Penny Stocks Under $1.00 A Share

Stocks that trade under $1 a share are typically thickly traded because to make good money trading them you have to buy tens of thousands and even hundreds of thousands of shares. With this amount of volume, the stock becomes congested. And what makes it worse is that stocks below $1 a share are quoted all the way down to the 1/100th of a penny. That means the lowest-priced penny stock is 0.001. It’s called a trip zero stock. And that’s the bottom of the barrel.

Now most of the penny stocks that have been in play in the last two weeks have started between 20 and 50 cents a share and then topped out between $2 or $3 a share, but they have the same problem even when they get up to $1 a share they are very thickly traded.

When I started Day Trading Penny Stocks

When I started trading maybe years ago, I found myself gravitating towards scalp trading, which is a strategy of taking very quick entries and exits. Because I felt that the less time I had in the market, the less risk I was taking. Even though there might be times when I buy 10,000 shares of a $4 stock and have $40,000 on the line if I only held the position for five minutes I didn’t really feel like I was taking as much risk.

Maybe this is just a way that I justified using leverage. But to this day, I feel more comfortable with shorter hold times.

The Challenge With Scalp Trading Penny Stocks

When it comes to trading penny stocks these are very difficult to scalp trade because they don’t pop up 15 or 20 cents on a breakout. They might only go up 4 or 5 cents. So when you factor in slippage plus commissions scalp trading penny stocks is not very profitable. The people that seem to do the best are the people that buy it walk away for a while, come back, and sell it for $0.40 or $0.50 cents or a whole dollar a share of profit.

Unfortunately, that type of trading goes against everything that I’ve learned. At the same time, if penny stocks are the most obvious stock in the market and it’s what everyone is focusing on, I feel rather silly. To look the other way. I feel like I should try to trade them actively. Occasionally, I will. But even on the days when I break the ice and trade penny stocks, they never contribute in a meaningful way to my total profits.

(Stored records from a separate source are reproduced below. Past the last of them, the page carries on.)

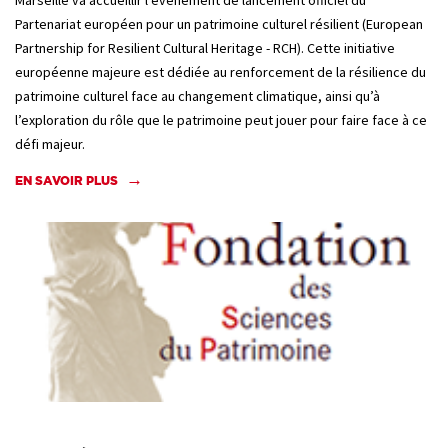
Partenariat européen pour un patrimoine culturel résilient (European
Partnership for Resilient Cultural Heritage - RCH). Cette initiative
européenne majeure est dédiée au renforcement de la résilience du
patrimoine culturel face au changement climatique, ainsi qu’à
l’exploration du rôle que le patrimoine peut jouer pour faire face à ce
défi majeur.
EN SAVOIR PLUS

Waiting out the Penny Stock Cycle

The best thing I can do is wait out this cycle until it’s over. A couple of weeks ago, we had a penny stock that went from about 30 cents a share all the way up to $11. I think that might have set a record this year for the largest percentage gain in one day.

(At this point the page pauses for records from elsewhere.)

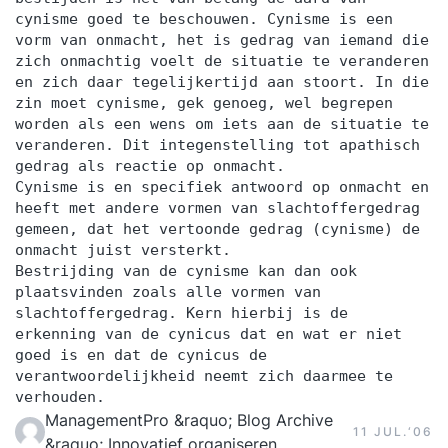
cynisme goed te beschouwen. Cynisme is een
vorm van onmacht, het is gedrag van iemand die
zich onmachtig voelt de situatie te veranderen
en zich daar tegelijkertijd aan stoort. In die
zin moet cynisme, gek genoeg, wel begrepen
worden als een wens om iets aan de situatie te
veranderen. Dit integenstelling tot apathisch
gedrag als reactie op onmacht.
Cynisme is en specifiek antwoord op onmacht en
heeft met andere vormen van slachtoffergedrag
gemeen, dat het vertoonde gedrag (cynisme) de
onmacht juist versterkt.
Bestrijding van de cynisme kan dan ook
plaatsvinden zoals alle vormen van
slachtoffergedrag. Kern hierbij is de
erkenning van de cynicus dat en wat er niet
goed is en dat de cynicus de
verantwoordelijkheid neemt zich daarmee te
verhouden.
ManagementPro &raquo; Blog Archive
11 JUL.‘06
&raquo; Innovatief organiseren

But rather than create momentum on stocks between $5 and $10, it created momentum on what traders thought might be the next 20 or 30 cents stock that would do the same.

The Stock Market is Cyclical

Something that I’ve always said is that the market is cyclical. We have hot cycles, we have cold cycles, and right now, we’re on a penny stock cycle, which is better than nothing. But sadly for me, it doesn’t fit within the strategy where I really make a significant amount of money.

Last week was a very slow week for me in trading. I had one no-trade day, and I had two days that could have just easily been a no-trade day because there was really nothing moving that fit within my strategy. I ended up trading subpar setups, making a little money on one day and then losing it the next day. Ultimately, it is a discipline that will get me through these cycles when the stocks that are in play don’t fit within my strategy. Thanks for watching.